My DH is a GP and was supportive of my decision to not bf. With a new baby you need support not a DH with an attitude.

charlestonchaplin · 28/11/2017 08:34

But, he’s basically saying, the babies life isn’t worth as much if he/she is formula fed, right?? AIBU?

No. He's saying he doesn't understand why you wouldn't try to do the best for your baby.

HotelEuphoria · 28/11/2017 08:35

mmmm, I breast fed both mine but I do wonder if he would be so sanctimonious if he had carried two enormous melons around, suffered mastitis until he cried with the pain, crusty weeping nipples, two flooded wet boobs in a cotton t-shirt in summer, a baby that latches on for 10 minutes, every, two, hours, for, months, on, bloody, end...

He's an arse.

NotSureThisIsWhatIWant · 28/11/2017 08:36

Well, he is a nutritionist, he knows the advantages (and disadvantages). I can see where he is coming from.

I don’t think he is a twat, that is important to him and I think that shows he cares for his children even if they are at a planning stage.

I wouldn’t expect less of anyone who has made his life about healthy eating.
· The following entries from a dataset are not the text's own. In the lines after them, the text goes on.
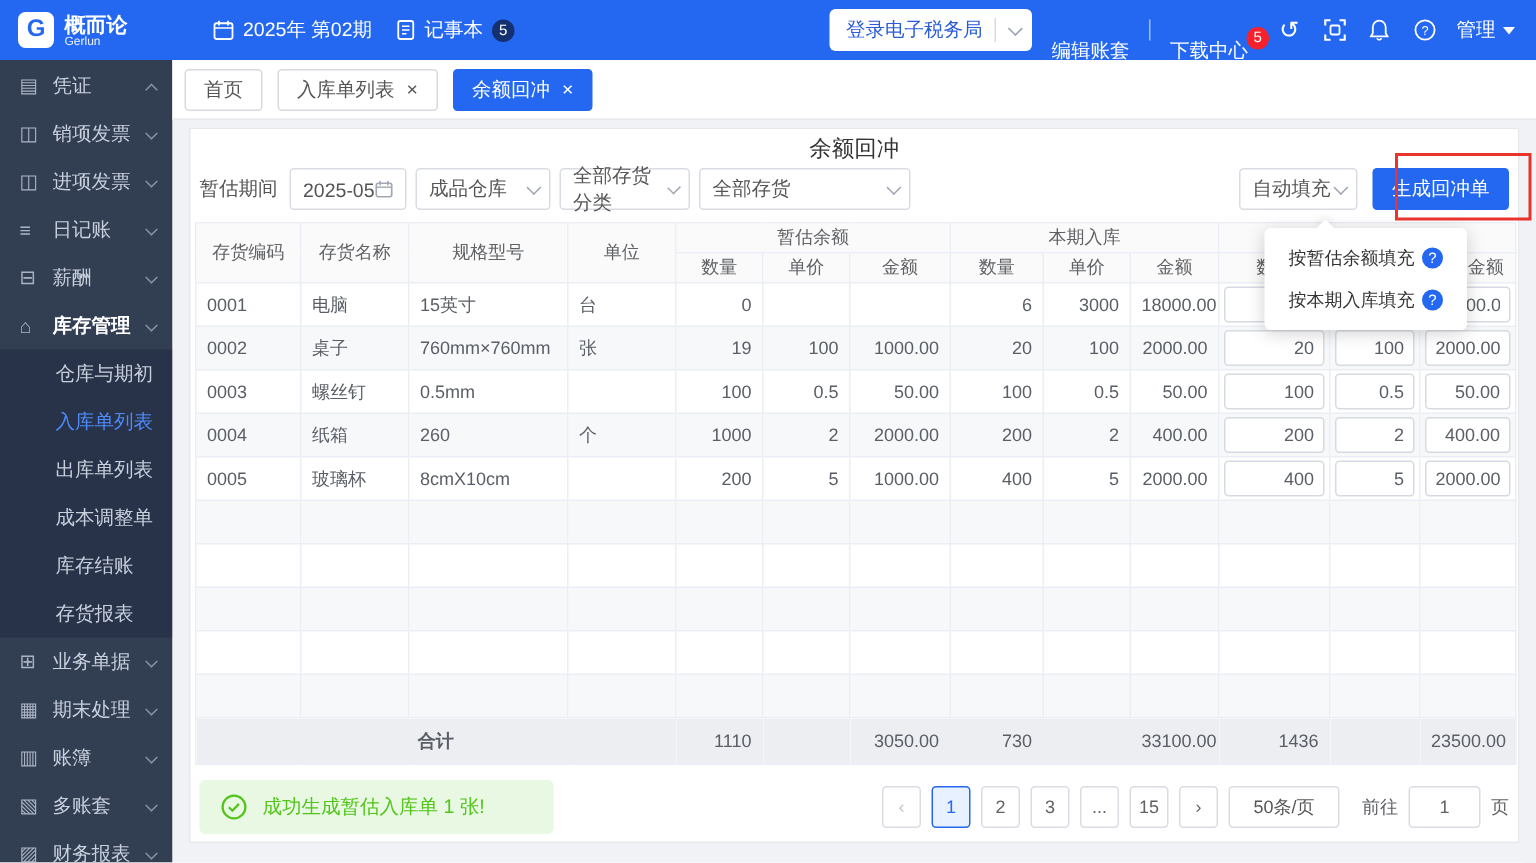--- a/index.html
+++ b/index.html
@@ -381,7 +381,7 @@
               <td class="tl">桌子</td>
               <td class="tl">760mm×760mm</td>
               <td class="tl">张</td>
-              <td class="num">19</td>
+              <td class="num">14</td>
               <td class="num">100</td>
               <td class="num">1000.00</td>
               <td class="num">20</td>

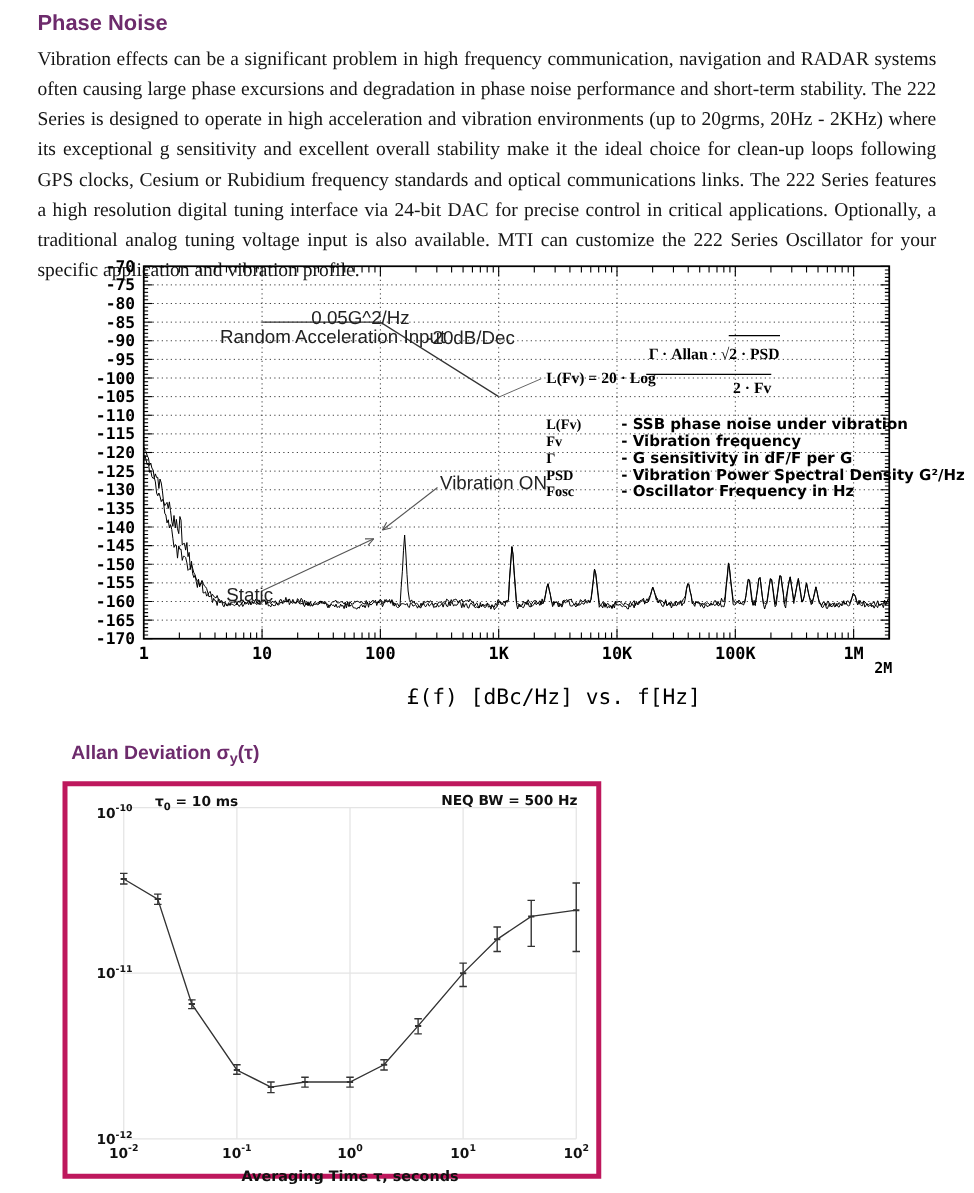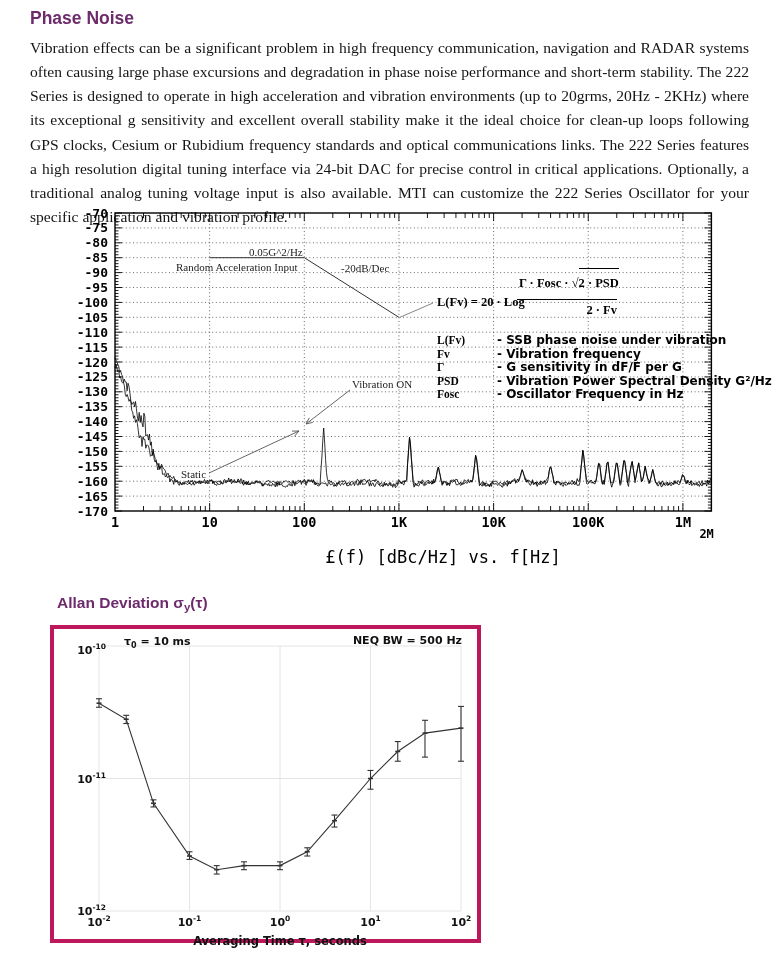--- a/index.html
+++ b/index.html
@@ -15,7 +15,7 @@
   #phase-fig svg{position:absolute;left:0;top:0;}
   .mono{font-family:"DejaVu Sans Mono",monospace;}
   #pn-title{left:108px;top:3px;font-weight:bold;font-size:13px;letter-spacing:1.6px;color:#000;}
-  .ann{font-family:Liberation Serif, serif;font-size:11px;color:#222;white-space:nowrap;}
+  .ann{font-family:Liberation Sans, sans-serif;font-size:15px;color:#222;white-space:nowrap;}
   #ann-psd{left:249px;top:56px;}
   #ann-rai{left:176px;top:71px;}
   #ann-slope{left:341px;top:72px;}

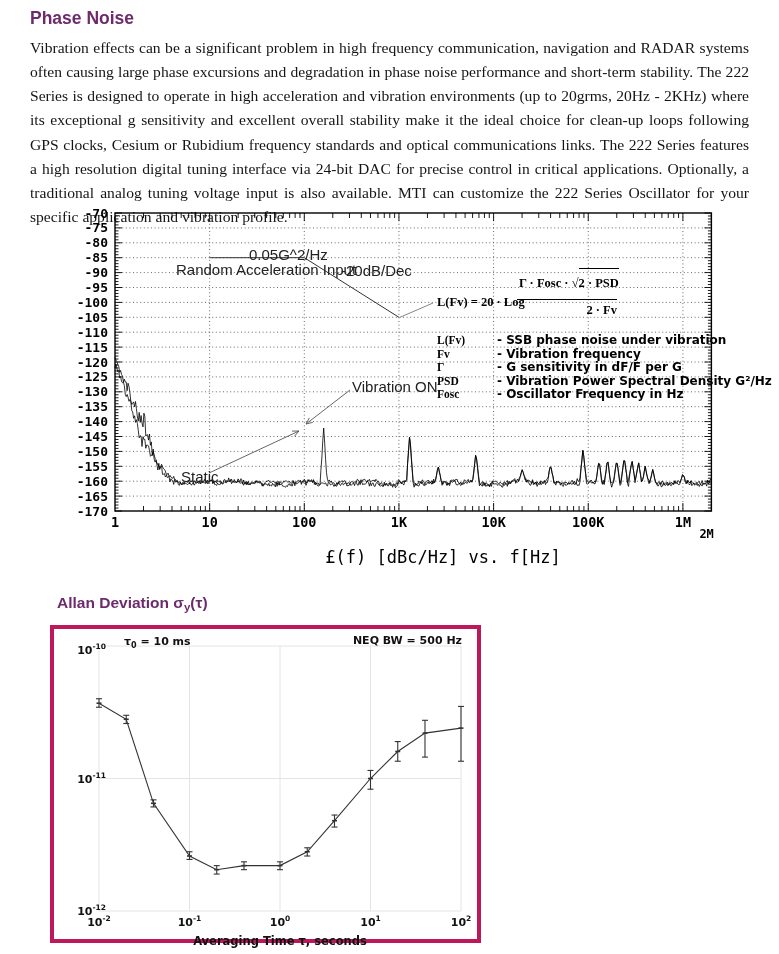--- a/index.html
+++ b/index.html
@@ -445,7 +445,7 @@
 
     <div id="frm-lhs" class="abs frm">L(Fv) = 20 · Log</div>
     <div id="frm-num" class="abs frm">
-      <span>Γ · Fosc · </span><span>√</span><span class="vinc">2 · PSD</span>
+      <span>Γ · Allan · </span><span>√</span><span class="vinc">2 · PSD</span>
     </div>
     <div id="frm-bar" class="abs"></div>
     <div id="frm-den" class="abs frm">2 · Fv</div>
Sorry.

And yes, it is his child, her breasts, and his sperm, her egg, but when it comes to bringing children to this world you either get to an agreement or not.

userabcname · 28/11/2017 08:39

I have said similar to my husband. Said I'd breastfeed for first 2 weeks and then combi/ formula feed if we have another. I know that ff babies don't necessarily sleep better, however, having currently done ALL night time wake ups with my sleep-hating, bottle-refusing, ebf 5 month old, it would be nice if DH could do his fair share of nights in the future. I told him if he wasn't happy with that then he is free to start lactating at any time.